Las, l'épopée française marque une pause… Les éditions 2003 et 2004 sont en effet bien plus complexes à négocier pour les compatriotes de Napoléon... Deux pilotes étrangers, et non des moindres,
réalisent l'exploit d'accrocher pour la première fois à leur palmarès l'épreuve asphalte insulaire
: le norvégien Petter Solberg (Subaru Impreza WRC), puis l'estonien Markko Märtin (associé au regretté Michael Park) sur Ford Focus WRC.
Les années Loeb
Mais en 2004 en Corse, les fans tricolores ont largement le loisir de se consoler en fêtant
Sébastien Loeb, sacré pour la première fois Champion du Monde des Rallyes Pilotes en Corse ! Le
même 'Seb' fera encore plus fort en 2005 : déjà assuré d'endosser une nouvelle combinaison de
Champion du Monde avant même le départ du “Tour”, l'Alsacien enlève l'ex-rallye des 10.000 virages
pour la première fois de sa carrière et, surtout, s'impose sur toutes les spéciales. Pareil exploit
ne s'était jamais produit dans l'histoire du Championnat du Monde des Rallyes…
2006 - 50ème Rallye de France Tour de Corse : Seb double la mise
En marche vers son troisième titre de Champion du Monde des Rallyes, Sébastien Loeb n'a pas laissé passer l'occasion de s'illustrer sur son sol national. Mais cette fois-ci, ce ne fut pas avec l'aisance, presque insolente, avec laquelle il avait dominé la 49ème édition… Loin s'en faut car, à l'évidence, Marcus Gronholm a fait bien mieux que de lui donner du fil à retordre. Le géant finlandais et sa Ford Focus WRC ont même exigé de l'Alsacien qu'il tutoie les limites sur les routes Corse… Grâce à sa Citroën Xsara WRC, parfaite et sans faille tout au long de l'épreuve et à une seconde étape rondement menée, le pilote français s'en est allé cueillir son 23ème succès mondial, le troisième (consécutif, s'il vous plait) en Corse. Cette victoire, on le sait aujourd'hui, aura évidemment beaucoup compté à l'heure où Seb dut se résoudre à suivre les dernières manches du Championnat devant son écran de télévision alors qu'il se remettait doucement de sa vilaine chute de VTT…
En tous les cas, pas un seul des milliers de spectateurs présents sur l'Ile de Beauté ne s'est plaint du spectacle offert. Ni de la part des deux immenses champions qui ont dominé la course, ni de leurs suivants. Daniel Sordo et Mikko Hirvonen se sont en effet livrés à un duel non moins passionnant pour prendre possession de la dernière marche du podium. Un mince avantage (10 secondes…) est finalement revenu au premier nommé, pilote de l'autre Xsara WRC du team Kronos, face à celui de la seconde Focus d'usine. Parfaitement dans le match en début d'épreuve, Alexandre Bengué a pour sa part accompli l'une des plus belles performances de la 50ème édition. Le Haut- Pyrénéen insère en effet sa Peugeot 307 WRC au dernier rang du top 5 final. Un véritable exploit à ce niveau de la compétition. Autre français en lice, Stéphane Sarrazin a eu le mérite, pour le compte d'une équipe officielle Subaru véritablement en mal de compétitivité en 2006, d'inscrire un point…
JWRC : la surprise signée Brice Tirabassi
Brice Tirabassi gardera très certainement un souvenir impérissable de son Tour de Corse 2006.

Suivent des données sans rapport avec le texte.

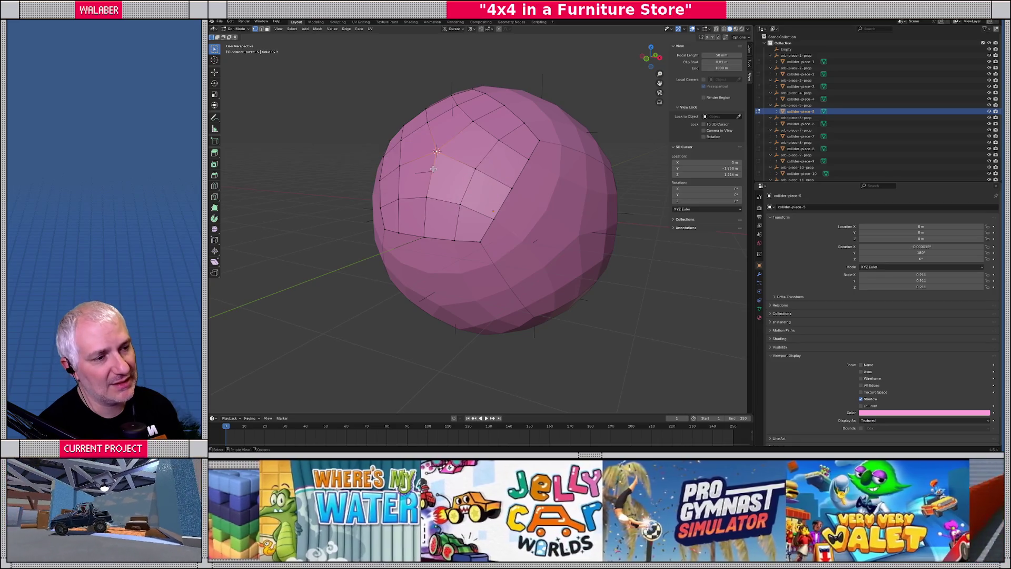
{"action": "key", "text": "shift+s"}
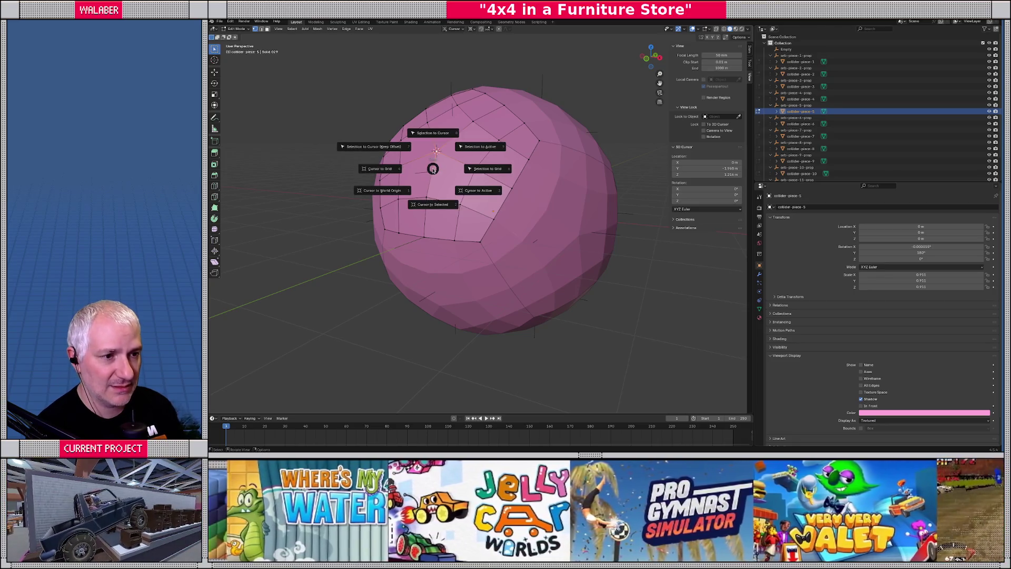
{"action": "key", "text": "Escape"}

Leader à l'issue de la première spéciale, le jeune Maximois, associé à l'Ajaccien Jacques-Julien Renucci, sombre ensuite rapidement au classement. Il faut dire que sa Citroën C2 zigzague quasiment sur les routes de l'île et qu'une crevaison dans le cinquième chrono n'arrange rien à l'affaire…
Malgré cela, Brice, resté en embuscade, se surprenait lui-même à franchir la ligne d'arrivée
finale en tête de la catégorie. On ne peut plus malheureux, Urmo Aava qui s'acheminait vers
un premier succès en Junior WRC, voyait le moteur de sa Suzuki Swift rendre l'âme dans l'ultime épreuve spéciale… Yohann Bonato, membre de l'Equipe de France FFSA Rallye, se distinguait lui aussi. Reparti dans le cadre du “Super Rally” après des déboires mécaniques lors de la seconde étape, le Haut-Savoyard signait l'intégralité des temps scratch de la dernière étape.